_Work instructions_.
A verbatim transcript of the data below is required, images omitted.

########################################

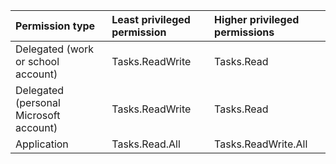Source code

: |Permission type|Least privileged permission|Higher privileged permissions|
|:---|:---|:---|
|Delegated (work or school account)|Tasks.ReadWrite|Tasks.Read|
|Delegated (personal Microsoft account)|Tasks.ReadWrite|Tasks.Read|
|Application|Tasks.Read.All|Tasks.ReadWrite.All|

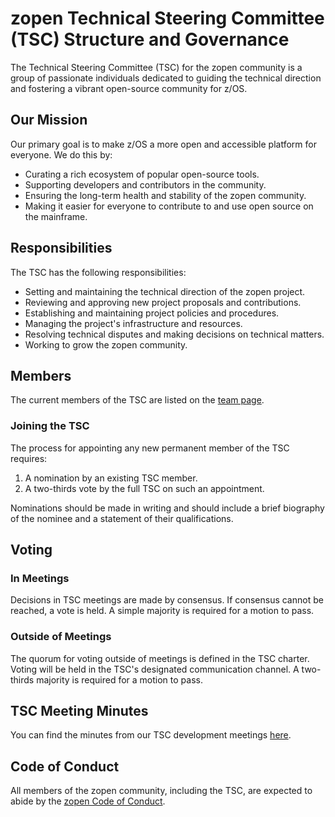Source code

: # zopen Technical Steering Committee (TSC) Structure and Governance

The Technical Steering Committee (TSC) for the zopen community is a group of passionate individuals dedicated to guiding the technical direction and fostering a vibrant open-source community for z/OS.

## Our Mission

Our primary goal is to make z/OS a more open and accessible platform for everyone. We do this by:

*   Curating a rich ecosystem of popular open-source tools.
*   Supporting developers and contributors in the community.
*   Ensuring the long-term health and stability of the zopen community.
*   Making it easier for everyone to contribute to and use open source on the mainframe.

## Responsibilities

The TSC has the following responsibilities:

*   Setting and maintaining the technical direction of the zopen project.
*   Reviewing and approving new project proposals and contributions.
*   Establishing and maintaining project policies and procedures.
*   Managing the project's infrastructure and resources.
*   Resolving technical disputes and making decisions on technical matters.
*   Working to grow the zopen community.

## Members

The current members of the TSC are listed on the [team page](docs/team.md).

### Joining the TSC

The process for appointing any new permanent member of the TSC requires:

1.  A nomination by an existing TSC member.
2.  A two-thirds vote by the full TSC on such an appointment.

Nominations should be made in writing and should include a brief biography of the nominee and a statement of their qualifications.

## Voting

### In Meetings

Decisions in TSC meetings are made by consensus. If consensus cannot be reached, a vote is held. A simple majority is required for a motion to pass.

### Outside of Meetings

The quorum for voting outside of meetings is defined in the TSC charter. Voting will be held in the TSC's designated communication channel. A two-thirds majority is required for a motion to pass.

## TSC Meeting Minutes

You can find the minutes from our TSC development meetings [here](https://github.com/zopencommunity/meta/wiki/Development-Minutes).

## Code of Conduct

All members of the zopen community, including the TSC, are expected to abide by the [zopen Code of Conduct](CODE_OF_CONDUCT.md).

########################################

_Solution to this exercise_.
Source code

: |Permission type|Least privileged permission|Higher privileged permissions|
|:---|:---|:---|
|Delegated (work or school account)|Tasks.ReadWrite|Tasks.Read|
|Delegated (personal Microsoft account)|Tasks.ReadWrite|Tasks.Read|
|Application|Tasks.Read.All|Tasks.ReadWrite.All|

Source code

: # zopen Technical Steering Committee (TSC) Structure and Governance

The Technical Steering Committee (TSC) for the zopen community is a group of passionate individuals dedicated to guiding the technical direction and fostering a vibrant open-source community for z/OS.

## Our Mission

Our primary goal is to make z/OS a more open and accessible platform for everyone. We do this by:

*   Curating a rich ecosystem of popular open-source tools.
*   Supporting developers and contributors in the community.
*   Ensuring the long-term health and stability of the zopen community.
*   Making it easier for everyone to contribute to and use open source on the mainframe.

## Responsibilities

The TSC has the following responsibilities:

*   Setting and maintaining the technical direction of the zopen project.
*   Reviewing and approving new project proposals and contributions.
*   Establishing and maintaining project policies and procedures.
*   Managing the project's infrastructure and resources.
*   Resolving technical disputes and making decisions on technical matters.
*   Working to grow the zopen community.

## Members

The current members of the TSC are listed on the [team page](docs/team.md).

### Joining the TSC

The process for appointing any new permanent member of the TSC requires:

1.  A nomination by an existing TSC member.
2.  A two-thirds vote by the full TSC on such an appointment.

Nominations should be made in writing and should include a brief biography of the nominee and a statement of their qualifications.

## Voting

### In Meetings

Decisions in TSC meetings are made by consensus. If consensus cannot be reached, a vote is held. A simple majority is required for a motion to pass.

### Outside of Meetings

The quorum for voting outside of meetings is defined in the TSC charter. Voting will be held in the TSC's designated communication channel. A two-thirds majority is required for a motion to pass.

## TSC Meeting Minutes

You can find the minutes from our TSC development meetings [here](https://github.com/zopencommunity/meta/wiki/Development-Minutes).

## Code of Conduct

All members of the zopen community, including the TSC, are expected to abide by the [zopen Code of Conduct](CODE_OF_CONDUCT.md).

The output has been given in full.